Access to justice has been defined simply as access to lawyers and courts and as complexly as “an equal right to participate in every institution where law is debated, created, found, organized, administered, interpreted and applied”.[46] Broadly, it has been described as “an integral part of the rule of law in constitutional democracies”.[47] Valid as these conceptions might be, they do not help in identifying the content of access to justice. In this sense, increasing access to justice may mean ensuring physical accessibility to the courthouse, simplifying procedural rules, using plain language in a statute, explaining what the law means on the internet, provision of translation, dispute resolution other than through the courts, legal aid and similar steps to removing barriers of various kinds. A more comprehensive understanding of access to justice goes beyond the legal system to encompass efforts to assess and respond to ways in which law impedes or promotes economic or social justice, for example, recognizing the interrelationship of these systems. In short, access to justice may involve steps to diminish substantive injustice in society at large.

There have been many “access to justice” initiatives in Canada over the past decade, several focused on the family legal system, including by academics and courts, among others. For example, in undertaking its “Middle Income Access to Civil Justice Initiative” several years ago, the Faculty of Law at the University of Toronto noted that “[a]ccess to civil justice by ordinary Canadians is one of the most crucial challenges currently facing the legal profession” and that “a staggering number of Ontarians are trying to navigate a complex justice system without adequate, or in some cases any, legal representation”.[48] The initiative’s colloquium held in February 2011 resulted in a book covering the lack of justice or approaches to increasing justice in family law, consumer law and employment law.[49] The Canadian Judicial Council, the Canadian Bar Association, the Federation of Law Societies of Canada, Justice Canada and others are members of the Action Committee on Access to Civil and Family Matters, chaired by Justice Thomas Cromwell of the Supreme Court of Canada.[50] According to the web site of the Canadian Judicial Council, the Action Committee is focused on “fostering engagement, pursuing a strategic approach to reforms and coordinating the efforts of all participants concerned with civil justice”.[51]

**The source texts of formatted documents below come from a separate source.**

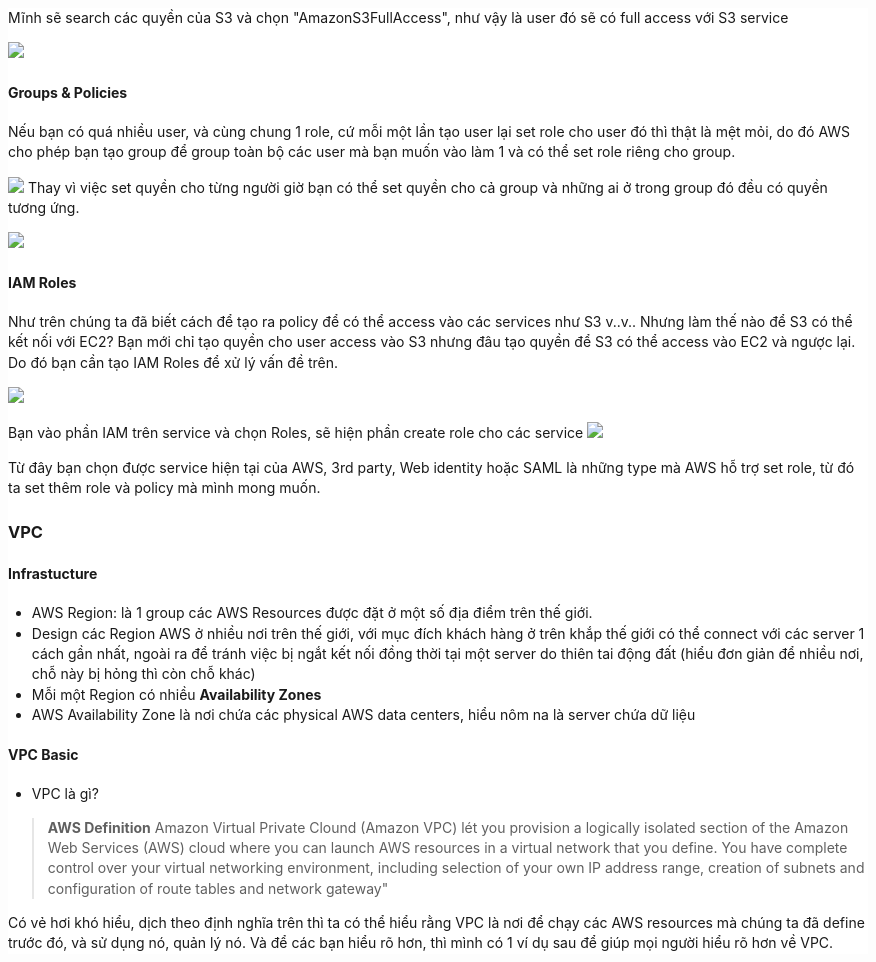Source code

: Mĩnh sẽ search các quyền của S3 và chọn "AmazonS3FullAccess", như vậy là user đó sẽ có full access với S3 service

![](https://images.viblo.asia/24a91b82-0916-4411-a3b9-5421b42b13a2.png)

#### Groups & Policies
Nếu bạn có quá nhiều user, và cùng chung 1 role, cứ mỗi một lần tạo user lại set role cho user đó thì thật là mệt mỏi, do đó AWS cho phép bạn tạo group để group toàn bộ các user mà bạn muốn vào làm 1 và có thể set role riêng cho group.

![](https://images.viblo.asia/24a91b82-0916-4411-a3b9-5421b42b13a2.png)
Thay vì việc set quyền cho từng người giờ bạn có thể set quyền cho cả group và những ai ở trong group đó đều có quyền tương ứng.

![](https://images.viblo.asia/223c9d88-c551-49bc-988b-e88b09617179.png)

#### IAM Roles 

Như trên chúng ta đã biết cách để tạo ra policy để có thể access vào các services như S3 v..v.. Nhưng làm thế nào để S3 có thể kết nối với EC2? Bạn mới chỉ tạo quyền cho user access vào S3 nhưng đâu tạo quyền để S3 có thể access vào EC2 và ngược lại. Do đó bạn cần tạo IAM Roles để xử lý vấn đề trên.

![](https://images.viblo.asia/57245f2b-82ee-4922-9257-d892468d9c64.png)

Bạn vào phần IAM trên service và chọn Roles, sẽ hiện phần create role cho các service 
![](https://images.viblo.asia/021befa3-df51-4284-b7d7-da384f40f4df.png)

Từ đây bạn chọn được service hiện tại của AWS, 3rd party, Web identity hoặc SAML là những type mà AWS hỗ trợ set role, từ đó ta set thêm role và policy mà mình mong muốn.

### VPC

#### Infrastucture

- AWS Region: là 1 group các AWS Resources được đặt ở một số địa điểm trên thế giới.
- Design các Region AWS ở nhiều nơi trên thế giới, với mục đích khách hàng ở trên khắp thế giới có thể connect với các server 1 cách gần nhất, ngoài ra để tránh việc bị ngắt kết nối đồng thời tại một server do thiên tai động đất (hiểu đơn giản để nhiều nơi, chỗ này bị hỏng thì còn chỗ khác)
- Mỗi một Region có nhiều **Availability Zones**
- AWS Availability Zone là nơi chứa các physical AWS data centers, hiểu nôm na là server chứa dữ liệu

#### VPC Basic
- VPC là gì? 

>**AWS Definition**
> Amazon Virtual Private Clound (Amazon VPC) lét you provision a logically isolated section of the Amazon Web Services (AWS) cloud where you can launch AWS resources in a virtual network that you define. You have complete control over your virtual networking environment, including selection of your own IP address range, creation of subnets and configuration of route tables and network gateway"

Có vẻ hơi khó hiểu, dịch theo định nghĩa trên thì ta có thể hiểu rằng VPC là nơi để chạy các AWS resources mà chúng ta đã define trước đó, và sử dụng nó, quản lý nó. Và để các bạn hiểu rõ hơn, thì mình có 1 ví dụ sau để giúp mọi người hiểu rõ hơn về VPC.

This Final Report in the LCO’s Family Justice Project has focused on access to justice in the sense of having sufficient information and assistance to enable family members involved in family disputes to make determinations about whether they want to enter the family legal system and if so, to take subsequent steps through the process. Although this is in one sense a procedural understanding of access to justice, it is linked to substantive justice through enforcement of rights for which effective entry points are necessary. It is also linked to a broader understanding of access to justice because it is premised on an understanding that the legal system is affected by and in turn affects other aspects of society, such as the increasing pluralism of Ontario society and the interdisciplinary nature of family disputes. Access to justice is linked to advancing substantive equality. As we said in our final report in our older adults project, 

The starting point of an approach to the law that advances substantive equality…is to recognize the existence of older adults as a group who may in some respects have different needs and experiences from many younger persons, whether due to the accumulated effects of their life courses, social structures, or marginalization and stereotyping of older persons…[O]ne must take those particular needs and circumstances into account when designing laws, policies and programs.[52]

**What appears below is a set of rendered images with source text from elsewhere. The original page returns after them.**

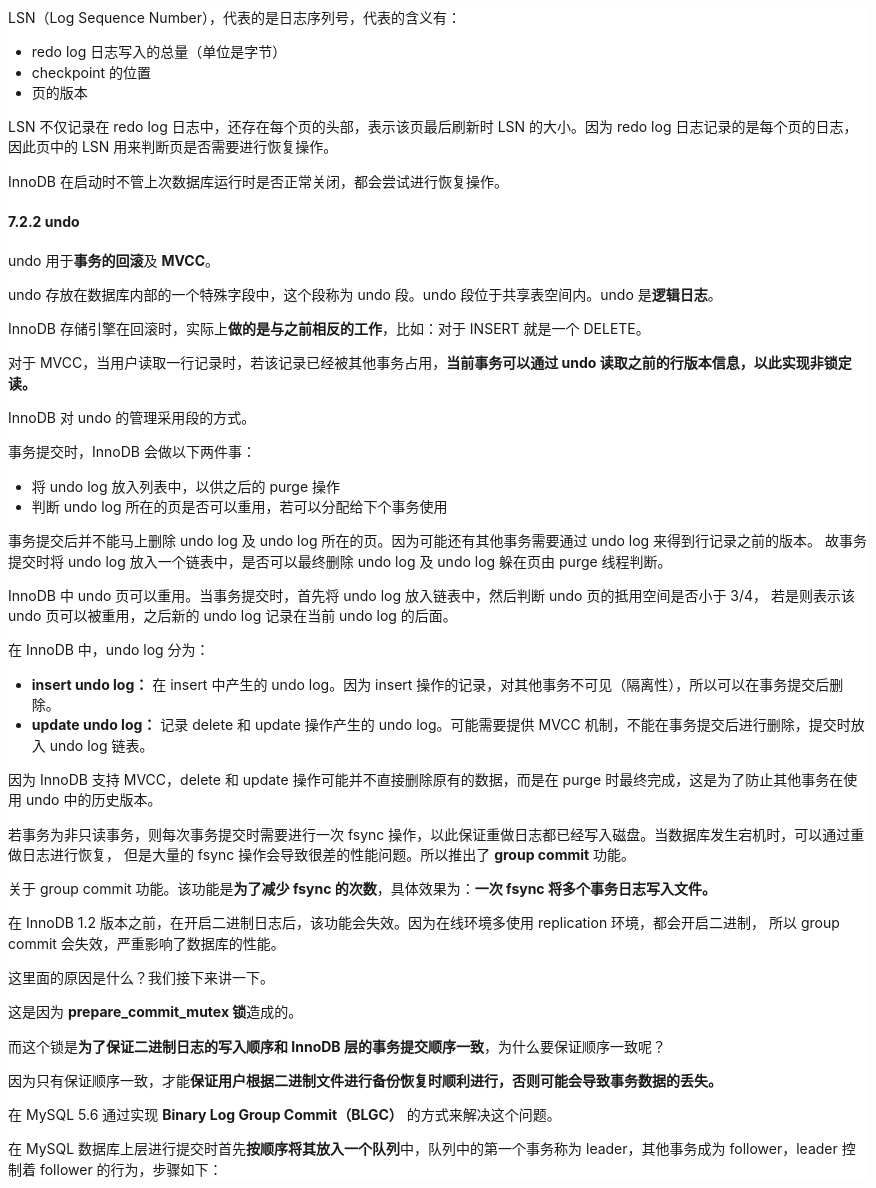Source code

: LSN（Log Sequence Number），代表的是日志序列号，代表的含义有：

- redo log 日志写入的总量（单位是字节）
- checkpoint 的位置
- 页的版本

LSN 不仅记录在 redo log 日志中，还存在每个页的头部，表示该页最后刷新时 LSN 的大小。因为 redo log 日志记录的是每个页的日志，
因此页中的 LSN 用来判断页是否需要进行恢复操作。

InnoDB 在启动时不管上次数据库运行时是否正常关闭，都会尝试进行恢复操作。

#### 7.2.2 undo

undo 用于**事务的回滚**及 **MVCC**。

undo 存放在数据库内部的一个特殊字段中，这个段称为 undo 段。undo 段位于共享表空间内。undo 是**逻辑日志**。

InnoDB 存储引擎在回滚时，实际上**做的是与之前相反的工作**，比如：对于 INSERT 就是一个 DELETE。

对于 MVCC，当用户读取一行记录时，若该记录已经被其他事务占用，**当前事务可以通过 undo 读取之前的行版本信息，以此实现非锁定读。**

InnoDB 对 undo 的管理采用段的方式。

事务提交时，InnoDB 会做以下两件事：

- 将 undo log 放入列表中，以供之后的 purge 操作
- 判断 undo log 所在的页是否可以重用，若可以分配给下个事务使用

事务提交后并不能马上删除 undo log 及 undo log 所在的页。因为可能还有其他事务需要通过 undo log 来得到行记录之前的版本。
故事务提交时将 undo log 放入一个链表中，是否可以最终删除 undo log 及 undo log 躲在页由 purge 线程判断。

InnoDB 中 undo 页可以重用。当事务提交时，首先将 undo log 放入链表中，然后判断 undo 页的抵用空间是否小于 3/4，
若是则表示该 undo 页可以被重用，之后新的 undo log 记录在当前 undo log 的后面。

在 InnoDB 中，undo log 分为：

- **insert undo log：** 在 insert 中产生的 undo log。因为 insert 操作的记录，对其他事务不可见（隔离性），所以可以在事务提交后删除。
- **update undo log：** 记录 delete 和 update 操作产生的 undo log。可能需要提供 MVCC 机制，不能在事务提交后进行删除，提交时放入
  undo log 链表。

因为 InnoDB 支持 MVCC，delete 和 update 操作可能并不直接删除原有的数据，而是在 purge 时最终完成，这是为了防止其他事务在使用
undo 中的历史版本。

若事务为非只读事务，则每次事务提交时需要进行一次 fsync 操作，以此保证重做日志都已经写入磁盘。当数据库发生宕机时，可以通过重做日志进行恢复，
但是大量的 fsync 操作会导致很差的性能问题。所以推出了 **group commit** 功能。

关于 group commit 功能。该功能是**为了减少 fsync 的次数**，具体效果为：**一次 fsync 将多个事务日志写入文件。**

在 InnoDB 1.2 版本之前，在开启二进制日志后，该功能会失效。因为在线环境多使用 replication 环境，都会开启二进制，
所以 group commit 会失效，严重影响了数据库的性能。

这里面的原因是什么？我们接下来讲一下。

这是因为 **prepare_commit_mutex 锁**造成的。

而这个锁是**为了保证二进制日志的写入顺序和 InnoDB 层的事务提交顺序一致**，为什么要保证顺序一致呢？

因为只有保证顺序一致，才能**保证用户根据二进制文件进行备份恢复时顺利进行，否则可能会导致事务数据的丢失。**

在 MySQL 5.6 通过实现 **Binary Log Group Commit（BLGC）** 的方式来解决这个问题。

在 MySQL 数据库上层进行提交时首先**按顺序将其放入一个队列**中，队列中的第一个事务称为 leader，其他事务成为 follower，leader 控制着
follower 的行为，步骤如下：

The same applies to other forms of diversity, such as enthno-racial identity, Aboriginality, gender, sexual orientation, disability, economic status and geographic residence, among others, when these differences matter to whether people benefit from the system and when recognition is consistent with the commitment to equality. The breakdown of families may have implications for economic justice as family members face a diminished source of financial support and must live as two rather than one or for the smooth functioning of society as children grapple with this major disruption in their lives. These consequences are not inevitable, nor are they necessarily concomitant with the dissolution of a marriage or common law relationship. Nevertheless, we cannot pretend that either family breakdown or family law exists in a silo unconnected to other personal and societal ramifications or to other areas of law. 

In other words, we believe that an accessible family justice system must be affordable and easy to navigate but we also believe that ensuring access to justice in the area of family law requires attention to other factors which create barriers to access to justice, namely the impact of an individual’s culture, ethnicity, sexual orientation, ability, level of literacy, geographic residence, Aboriginality, gender or gender identity and the intersection of legal problems with other types of problems which arise from family breakdown.